(Work instructions): Reproduce verbatim the stretch of the listing from its first line through the line containing "## Deployment", with both ends included.
--------------------------------
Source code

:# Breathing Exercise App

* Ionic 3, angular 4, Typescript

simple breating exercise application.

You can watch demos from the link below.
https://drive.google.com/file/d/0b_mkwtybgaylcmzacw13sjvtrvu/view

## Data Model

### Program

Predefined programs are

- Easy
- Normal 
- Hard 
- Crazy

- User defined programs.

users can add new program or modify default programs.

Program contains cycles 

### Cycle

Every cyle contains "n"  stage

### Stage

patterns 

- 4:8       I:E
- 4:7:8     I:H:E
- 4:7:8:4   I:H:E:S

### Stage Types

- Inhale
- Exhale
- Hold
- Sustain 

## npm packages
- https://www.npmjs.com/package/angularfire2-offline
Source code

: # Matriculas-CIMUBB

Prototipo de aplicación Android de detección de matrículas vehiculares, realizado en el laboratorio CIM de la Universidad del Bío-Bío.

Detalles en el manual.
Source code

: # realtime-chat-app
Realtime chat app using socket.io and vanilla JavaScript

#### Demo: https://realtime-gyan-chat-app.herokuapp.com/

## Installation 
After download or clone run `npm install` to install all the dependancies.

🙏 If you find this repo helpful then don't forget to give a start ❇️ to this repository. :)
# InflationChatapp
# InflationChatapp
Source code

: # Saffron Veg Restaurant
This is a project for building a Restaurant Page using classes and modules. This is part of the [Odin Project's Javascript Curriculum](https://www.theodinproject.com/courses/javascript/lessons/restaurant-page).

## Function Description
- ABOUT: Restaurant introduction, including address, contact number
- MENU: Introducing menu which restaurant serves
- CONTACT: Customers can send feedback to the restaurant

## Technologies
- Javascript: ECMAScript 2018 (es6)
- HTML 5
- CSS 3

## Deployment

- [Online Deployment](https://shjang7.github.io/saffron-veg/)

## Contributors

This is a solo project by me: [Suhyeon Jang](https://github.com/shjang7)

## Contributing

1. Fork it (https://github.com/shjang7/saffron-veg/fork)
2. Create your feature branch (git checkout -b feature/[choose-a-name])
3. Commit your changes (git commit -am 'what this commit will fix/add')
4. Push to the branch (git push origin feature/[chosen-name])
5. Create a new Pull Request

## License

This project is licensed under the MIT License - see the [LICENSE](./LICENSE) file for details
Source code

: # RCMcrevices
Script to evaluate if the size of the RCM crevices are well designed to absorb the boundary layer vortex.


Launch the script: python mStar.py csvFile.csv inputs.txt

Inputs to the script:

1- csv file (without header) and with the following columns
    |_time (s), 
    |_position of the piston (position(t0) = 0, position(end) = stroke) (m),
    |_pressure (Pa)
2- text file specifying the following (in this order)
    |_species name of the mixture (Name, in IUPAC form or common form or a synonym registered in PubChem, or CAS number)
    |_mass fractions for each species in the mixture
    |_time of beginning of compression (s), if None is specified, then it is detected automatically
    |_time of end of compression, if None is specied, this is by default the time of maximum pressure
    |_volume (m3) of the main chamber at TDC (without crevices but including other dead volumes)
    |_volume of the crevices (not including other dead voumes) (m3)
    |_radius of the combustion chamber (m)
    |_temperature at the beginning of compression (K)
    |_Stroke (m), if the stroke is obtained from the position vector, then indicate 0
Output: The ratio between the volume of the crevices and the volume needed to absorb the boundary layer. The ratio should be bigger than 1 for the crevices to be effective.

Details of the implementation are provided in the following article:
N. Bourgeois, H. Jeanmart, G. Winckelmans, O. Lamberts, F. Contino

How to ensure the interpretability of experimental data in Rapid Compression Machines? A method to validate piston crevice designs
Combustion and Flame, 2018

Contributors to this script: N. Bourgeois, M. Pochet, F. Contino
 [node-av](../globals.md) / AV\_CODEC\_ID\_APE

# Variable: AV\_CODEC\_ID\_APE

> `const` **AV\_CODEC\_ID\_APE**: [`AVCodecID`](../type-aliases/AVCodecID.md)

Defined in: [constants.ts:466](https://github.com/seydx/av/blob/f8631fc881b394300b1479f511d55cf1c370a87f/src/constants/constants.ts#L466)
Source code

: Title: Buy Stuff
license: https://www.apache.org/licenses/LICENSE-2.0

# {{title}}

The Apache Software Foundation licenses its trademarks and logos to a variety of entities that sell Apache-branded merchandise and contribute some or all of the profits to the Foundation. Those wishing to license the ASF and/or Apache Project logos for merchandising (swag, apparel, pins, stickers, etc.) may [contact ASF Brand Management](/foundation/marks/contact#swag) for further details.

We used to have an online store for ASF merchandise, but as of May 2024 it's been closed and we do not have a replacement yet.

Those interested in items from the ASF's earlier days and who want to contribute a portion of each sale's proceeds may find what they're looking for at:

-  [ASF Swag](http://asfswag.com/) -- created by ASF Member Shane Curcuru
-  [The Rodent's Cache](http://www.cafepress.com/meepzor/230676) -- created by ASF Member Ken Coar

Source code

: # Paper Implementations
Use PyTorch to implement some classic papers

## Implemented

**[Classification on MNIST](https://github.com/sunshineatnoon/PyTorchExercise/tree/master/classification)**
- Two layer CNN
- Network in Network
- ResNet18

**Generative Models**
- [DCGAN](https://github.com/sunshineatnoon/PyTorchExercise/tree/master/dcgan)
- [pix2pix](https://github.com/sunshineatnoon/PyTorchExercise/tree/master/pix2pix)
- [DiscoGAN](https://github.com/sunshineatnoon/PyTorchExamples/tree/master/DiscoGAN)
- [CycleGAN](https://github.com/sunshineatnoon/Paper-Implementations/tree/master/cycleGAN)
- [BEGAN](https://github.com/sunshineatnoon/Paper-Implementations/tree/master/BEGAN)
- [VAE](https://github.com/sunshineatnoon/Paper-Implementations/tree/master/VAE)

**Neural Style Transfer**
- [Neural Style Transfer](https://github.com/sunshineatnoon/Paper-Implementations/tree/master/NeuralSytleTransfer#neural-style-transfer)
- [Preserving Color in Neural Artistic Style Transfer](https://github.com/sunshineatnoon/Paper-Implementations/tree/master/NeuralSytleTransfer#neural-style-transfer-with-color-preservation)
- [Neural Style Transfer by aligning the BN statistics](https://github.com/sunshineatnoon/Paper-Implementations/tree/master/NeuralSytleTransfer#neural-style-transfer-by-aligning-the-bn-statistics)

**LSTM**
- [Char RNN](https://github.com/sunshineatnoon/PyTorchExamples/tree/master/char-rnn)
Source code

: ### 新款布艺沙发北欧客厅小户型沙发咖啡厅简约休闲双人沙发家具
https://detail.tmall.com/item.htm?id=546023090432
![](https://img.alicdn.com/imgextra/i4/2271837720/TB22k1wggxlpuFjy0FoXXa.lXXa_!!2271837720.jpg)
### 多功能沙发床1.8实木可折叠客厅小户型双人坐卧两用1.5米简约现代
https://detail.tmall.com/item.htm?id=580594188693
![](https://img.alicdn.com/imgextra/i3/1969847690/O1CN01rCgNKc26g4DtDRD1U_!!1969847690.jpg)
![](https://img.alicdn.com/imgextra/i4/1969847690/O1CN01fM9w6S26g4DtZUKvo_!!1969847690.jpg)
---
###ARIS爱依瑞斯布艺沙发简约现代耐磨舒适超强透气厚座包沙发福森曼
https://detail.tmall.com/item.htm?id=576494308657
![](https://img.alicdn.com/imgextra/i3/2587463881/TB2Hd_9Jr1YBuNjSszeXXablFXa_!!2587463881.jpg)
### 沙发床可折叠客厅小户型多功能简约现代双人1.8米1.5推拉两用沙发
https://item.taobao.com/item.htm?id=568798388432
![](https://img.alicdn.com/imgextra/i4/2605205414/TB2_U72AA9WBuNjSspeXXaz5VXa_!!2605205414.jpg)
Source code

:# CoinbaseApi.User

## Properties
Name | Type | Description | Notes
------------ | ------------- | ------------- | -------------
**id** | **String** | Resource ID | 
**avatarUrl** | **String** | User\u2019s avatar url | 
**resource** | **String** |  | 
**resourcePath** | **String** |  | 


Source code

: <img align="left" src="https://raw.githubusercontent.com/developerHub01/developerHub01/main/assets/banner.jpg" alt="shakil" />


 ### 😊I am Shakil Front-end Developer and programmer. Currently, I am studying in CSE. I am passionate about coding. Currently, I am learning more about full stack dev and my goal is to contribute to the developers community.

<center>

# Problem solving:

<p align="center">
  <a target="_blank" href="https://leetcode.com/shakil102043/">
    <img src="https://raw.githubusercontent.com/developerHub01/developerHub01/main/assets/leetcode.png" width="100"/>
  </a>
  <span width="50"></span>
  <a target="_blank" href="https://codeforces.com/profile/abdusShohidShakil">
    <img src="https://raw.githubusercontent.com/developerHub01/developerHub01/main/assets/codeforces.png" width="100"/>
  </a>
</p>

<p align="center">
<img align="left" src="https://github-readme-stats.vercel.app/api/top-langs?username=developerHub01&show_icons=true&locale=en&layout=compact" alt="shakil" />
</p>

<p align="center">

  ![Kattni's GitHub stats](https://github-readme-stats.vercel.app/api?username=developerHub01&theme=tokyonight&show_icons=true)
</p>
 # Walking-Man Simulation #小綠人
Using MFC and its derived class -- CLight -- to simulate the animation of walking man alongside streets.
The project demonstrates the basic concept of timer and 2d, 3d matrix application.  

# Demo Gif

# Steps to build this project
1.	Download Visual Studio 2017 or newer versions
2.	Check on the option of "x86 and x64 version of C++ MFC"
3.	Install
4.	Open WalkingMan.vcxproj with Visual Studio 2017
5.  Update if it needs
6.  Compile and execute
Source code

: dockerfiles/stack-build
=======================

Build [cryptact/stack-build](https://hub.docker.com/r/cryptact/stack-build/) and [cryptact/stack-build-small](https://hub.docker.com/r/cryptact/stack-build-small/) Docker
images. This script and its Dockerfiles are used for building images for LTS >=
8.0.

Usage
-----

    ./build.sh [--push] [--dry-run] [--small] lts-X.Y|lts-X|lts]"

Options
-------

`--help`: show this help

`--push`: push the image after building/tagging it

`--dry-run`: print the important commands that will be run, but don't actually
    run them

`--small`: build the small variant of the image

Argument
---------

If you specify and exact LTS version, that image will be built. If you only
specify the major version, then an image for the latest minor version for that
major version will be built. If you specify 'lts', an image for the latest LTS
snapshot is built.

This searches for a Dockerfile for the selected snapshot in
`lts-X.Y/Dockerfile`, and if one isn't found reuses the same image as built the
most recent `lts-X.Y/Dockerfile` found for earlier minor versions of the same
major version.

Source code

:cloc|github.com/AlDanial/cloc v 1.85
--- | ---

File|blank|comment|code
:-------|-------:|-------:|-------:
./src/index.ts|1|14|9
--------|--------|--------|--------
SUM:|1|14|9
--------------------------------
(Problem solution):
Source code

:# Breathing Exercise App

* Ionic 3, angular 4, Typescript

simple breating exercise application.

You can watch demos from the link below.
https://drive.google.com/file/d/0b_mkwtybgaylcmzacw13sjvtrvu/view

## Data Model

### Program

Predefined programs are

- Easy
- Normal 
- Hard 
- Crazy

- User defined programs.

users can add new program or modify default programs.

Program contains cycles 

### Cycle

Every cyle contains "n"  stage

### Stage

patterns 

- 4:8       I:E
- 4:7:8     I:H:E
- 4:7:8:4   I:H:E:S

### Stage Types

- Inhale
- Exhale
- Hold
- Sustain 

## npm packages
- https://www.npmjs.com/package/angularfire2-offline
Source code

: # Matriculas-CIMUBB

Prototipo de aplicación Android de detección de matrículas vehiculares, realizado en el laboratorio CIM de la Universidad del Bío-Bío.

Detalles en el manual.
Source code

: # realtime-chat-app
Realtime chat app using socket.io and vanilla JavaScript

#### Demo: https://realtime-gyan-chat-app.herokuapp.com/

## Installation 
After download or clone run `npm install` to install all the dependancies.

🙏 If you find this repo helpful then don't forget to give a start ❇️ to this repository. :)
# InflationChatapp
# InflationChatapp
Source code

: # Saffron Veg Restaurant
This is a project for building a Restaurant Page using classes and modules. This is part of the [Odin Project's Javascript Curriculum](https://www.theodinproject.com/courses/javascript/lessons/restaurant-page).

## Function Description
- ABOUT: Restaurant introduction, including address, contact number
- MENU: Introducing menu which restaurant serves
- CONTACT: Customers can send feedback to the restaurant

## Technologies
- Javascript: ECMAScript 2018 (es6)
- HTML 5
- CSS 3

## Deployment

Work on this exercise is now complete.